Muzeum Legii Warszawa im. Wiktora Bołby
Legia Warsaw Museum
- Wheelchair: Yes
- Stroller: Yes
- Elevator: No
- Recommended age: 6+
- Stroller access: Yes
Location
What to expect
Closed since 30 November 2025 for renovation. Expected reopening in a modernized form: Q3 2026. The last exhibition arrangement dated from 2016 (Legia’s centennial).
When the museum is open, entry is free. Several hundred exhibits on the ground floor of the Polish Army Stadium, under the North Tribune - the legendary Zyleta (named for the razor-blade-sharp atmosphere). This is not just a football museum. Legia has had sections in boxing, fencing, wrestling, figure skating, tennis, and motorcycle speedway, and the museum covers them all.
Separately, guided stadium tours run for about 75 minutes (39 PLN / ~9 EUR weekdays, 45 PLN / ~10 EUR weekends) and include the museum, player locker rooms, and the substitute bench. Bookings via bilety.legia.com or wycieczki@legia.pl (+48 608 542 541, Mon-Fri 10:00-16:00).
Lazienkowska 3 is south of the city centre, between Lazienki Park and the Vistula. The nearest bus stop is Legia-Stadion, a 3-minute walk.
Collection
Kazimierz Deyna: match-worn jerseys and boots, military uniform, the jacket from his 1976 Montreal Olympic suit, a presidential commendation. Video footage of his last match in Warsaw.
Lucjan Brychczy: playing kits, trophies from four Polish Championship titles, coaching memorabilia.
Other sports: Andrzej Wronski’s Olympic gold medal (wrestling, Seoul 1988), Jerzy Pawlowski fencing memorabilia (Olympic champion turned communist-era spy), boxing gloves, figure skating boots, tennis rackets.
Fan heritage: a reconstructed miniature Zyleta section with an original seat, a lighting mast fragment from the previous stadium, a 1930s motorcycle from the defunct speedway section, Ryszard Koncewicz’s pipe, Stanislaw Mielech’s typewriter (used for decades to chronicle club history).

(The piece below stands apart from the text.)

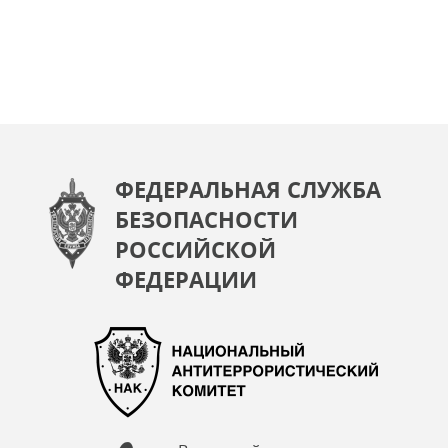
ФЕДЕРАЛЬНАЯ СЛУЖБА
БЕЗОПАСНОСТИ
РОССИЙСКОЙ
ФЕДЕРАЦИИ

Four designated photo points featuring match placards, vintage changing-room furniture, and the motorcycle.
About the patron
Wiktor Bolba (1957-2022) - journalist, caricaturist, and club historian. Connected to Legia for over 50 years. He wrote the “From Viktor’s Portfolio” column in “Nasza Legia” weekly, co-founded the supporter movement and the Zyleta ultra group. From 2005 he gathered artifacts rescued from oblivion and destruction, opening the museum in 2006 as its sole curator. Author of the Deyna biography and co-author of the centennial monograph “Legia 1916-2016.” Received the Capital City of Warsaw Award in 2019. The museum was named after him in January 2023, on the first anniversary of his death.
Tips
- Museum closed until approximately Q3 2026. Renovation announced 30 November 2025. The FanStore has temporarily moved to ul. Mysliwiecka 4A.
- Pre-closure hours were Mon-Fri 11:00-17:00 (per legia.com). Some sources list longer hours - check the current schedule after reopening.
- Closed on match days - check the fixture calendar before visiting.
- Wheelchair accessible (parking, entrance, restroom). Polish Sign Language available on request.
- Allow 30 minutes for the museum alone. With the stadium tour, over 2 hours.
Getting there
Museum closed. Location: ul. Lazienkowska 3, ground floor of the Polish Army Stadium (enter from the North Tribune side). Buses 107, 108, 131, 138, 159 - Legia-Stadion stop (3 min walk). Trams 7, 9, 22, 24 - Most Poniatowskiego stop (10-minute walk). Note: the Trasa Lazienkowska road reconstruction may affect routes - check current connections.
Nearby museums
Royal Lazienki (ul. Agrykola 1, 800 m) - Warsaw’s largest park-museum, with the Palace on the Isle and the Old Orangery. Old Medical Books Collection (ul. Jazdow 1A, 500 m) - 65,000 exhibits in an 1896 surgical pavilion.